Les alias d’auteur ont été bannis du site de vents immobilières Blockshopper.com, le seul endroit où ils aient été systématiquement utilisés; les alias d’auteur n’ont jamais fait partie du système éditorial Journatic à partir duquel nous produisons des informations pour nos clients.

Une  affirmation qui ne tiendra pas et cela devait conduire, l’un des rédacteurs en chef, Mike Fourcher, à démissionner et a en expliquer sur son blog [Why I Am Resigning From Journatic], les raisons :

Le modèle de l’entreprise défaille quand il tente de traiter les informations locales comme s’il s’agissait de traiter des données. Inévitablement, quand vous devez répartir le travail à une équipe de plus en plus éloignée, vous brisez les traditionnelles relations de confiance qui existent entre les reporters et les secrétaires de rédaction, jusqu’à ce qu’ils soient implicitement découragés d’accomplir un travail de haute qualité, et cela dans un souci d’efficacité, pour augmenter ce que vous produisez et faire plus d’argent.

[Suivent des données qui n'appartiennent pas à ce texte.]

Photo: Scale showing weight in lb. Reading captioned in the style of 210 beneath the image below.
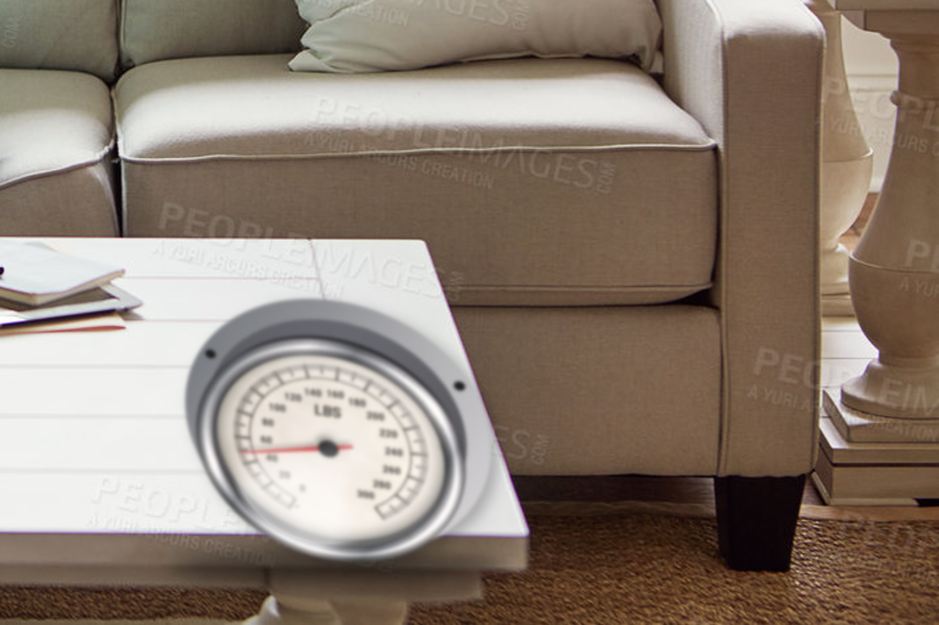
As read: 50
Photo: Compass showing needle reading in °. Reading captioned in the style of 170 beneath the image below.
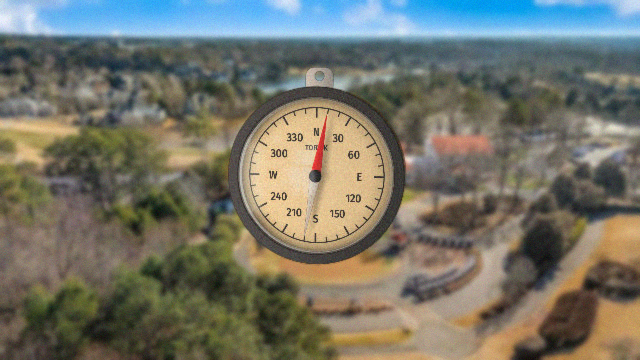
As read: 10
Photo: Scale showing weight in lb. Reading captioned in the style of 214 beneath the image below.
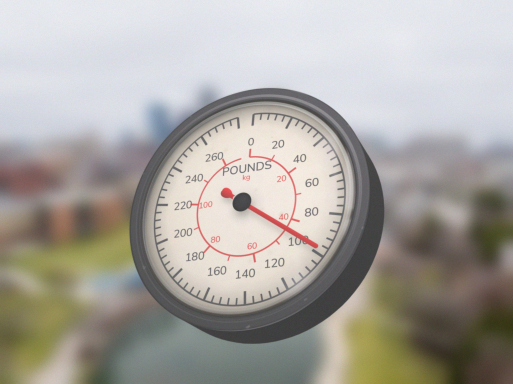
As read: 98
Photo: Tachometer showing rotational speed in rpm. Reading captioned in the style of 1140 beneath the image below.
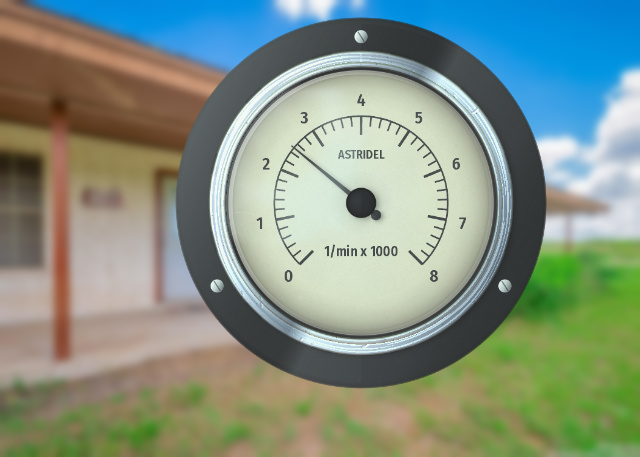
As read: 2500
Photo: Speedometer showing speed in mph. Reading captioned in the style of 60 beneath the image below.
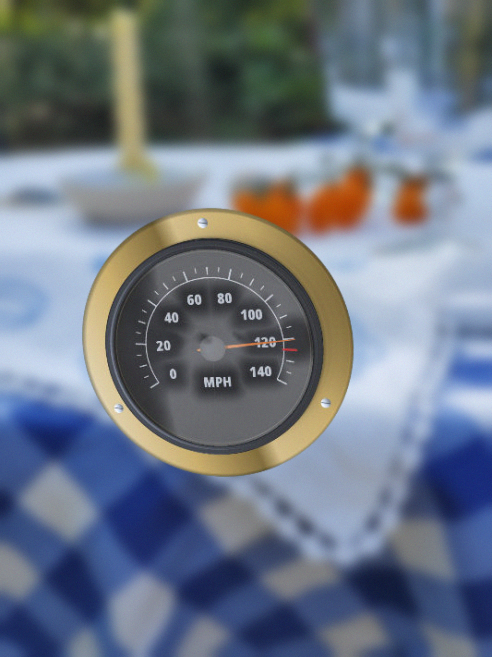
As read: 120
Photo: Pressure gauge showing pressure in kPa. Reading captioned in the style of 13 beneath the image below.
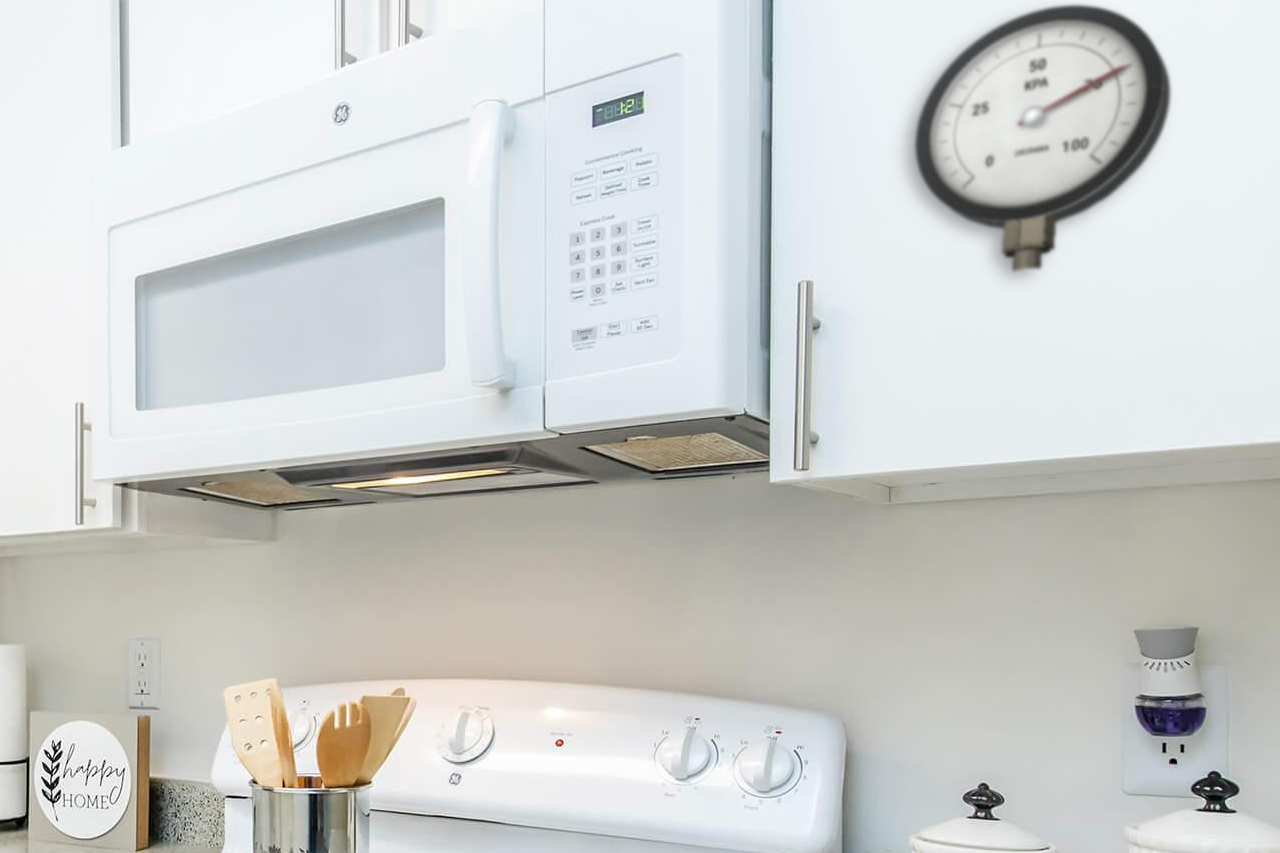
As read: 75
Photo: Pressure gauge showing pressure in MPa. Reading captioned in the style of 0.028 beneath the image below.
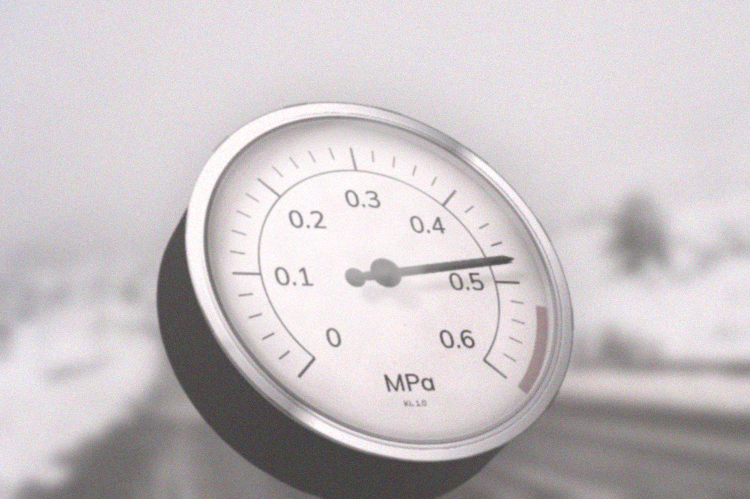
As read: 0.48
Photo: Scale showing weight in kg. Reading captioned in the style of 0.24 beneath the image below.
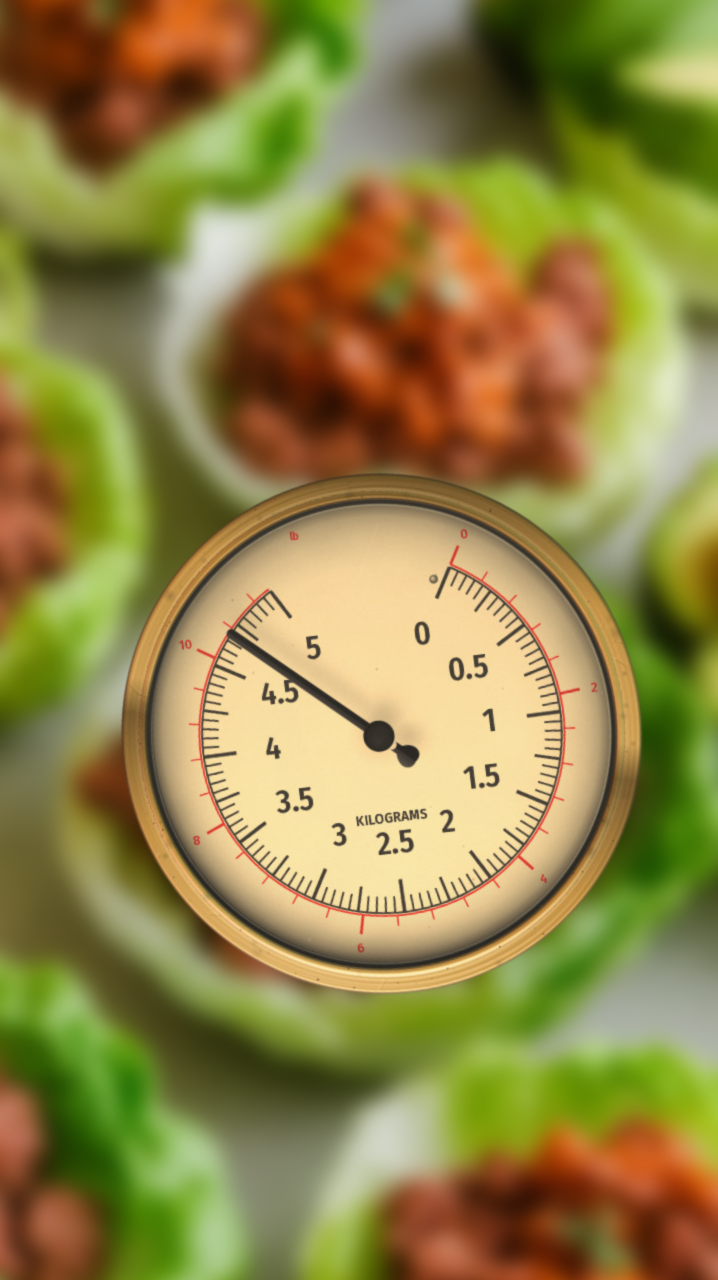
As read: 4.7
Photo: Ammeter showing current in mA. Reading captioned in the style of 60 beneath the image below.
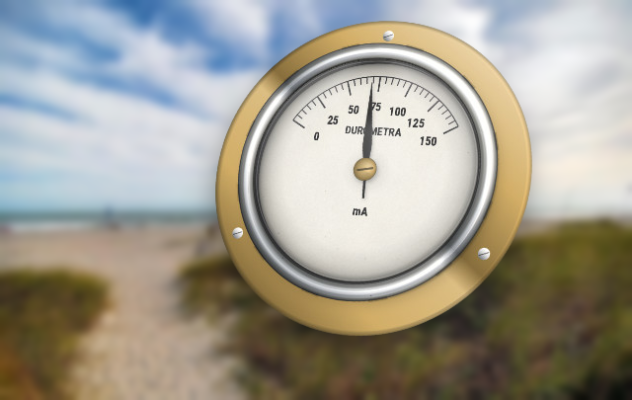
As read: 70
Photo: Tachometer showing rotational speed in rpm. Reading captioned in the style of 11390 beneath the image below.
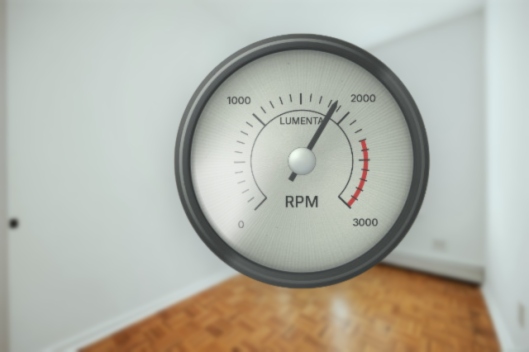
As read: 1850
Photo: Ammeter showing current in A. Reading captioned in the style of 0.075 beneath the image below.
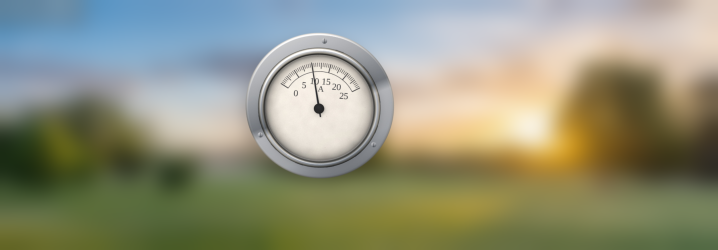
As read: 10
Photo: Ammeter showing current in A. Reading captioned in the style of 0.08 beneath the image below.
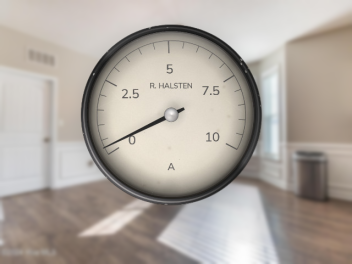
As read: 0.25
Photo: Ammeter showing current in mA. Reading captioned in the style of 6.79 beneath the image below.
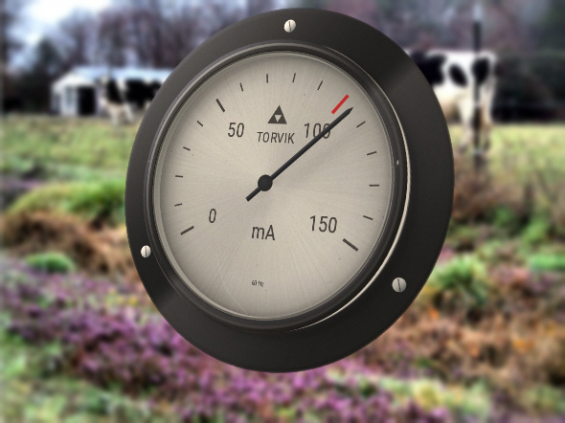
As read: 105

Plusieurs journaux devaient, à la suite du scandale, réviser leurs accords avec Journatic, certains reprendre en main leurs pages locales, d’autres lancer des enquêtes internes pour connaître l’étendue des dégâts.

Un changement irréversible ?

Mais, il ne faudrait pas croire que, pour autant, les médias américains renoncent  à utiliser Journatic et revenir à la situation précédente, où des journalistes locaux traitaient l’information locale. Pour la direction du Chicago Tribune, par exemple, le changement est considéré comme irréversible. Elle a décidé de recruter un journaliste expérimenté pour « veiller au développement et mettre en œuvre les changements appropriés » chez le contreversé Journatic. Le Chicago Tribune, qui a investi dans le fournisseur de contenu hyper-local », [lire le mémo de Chicago Tribune ici ] n’entend sans doute pas abandonner son investissement.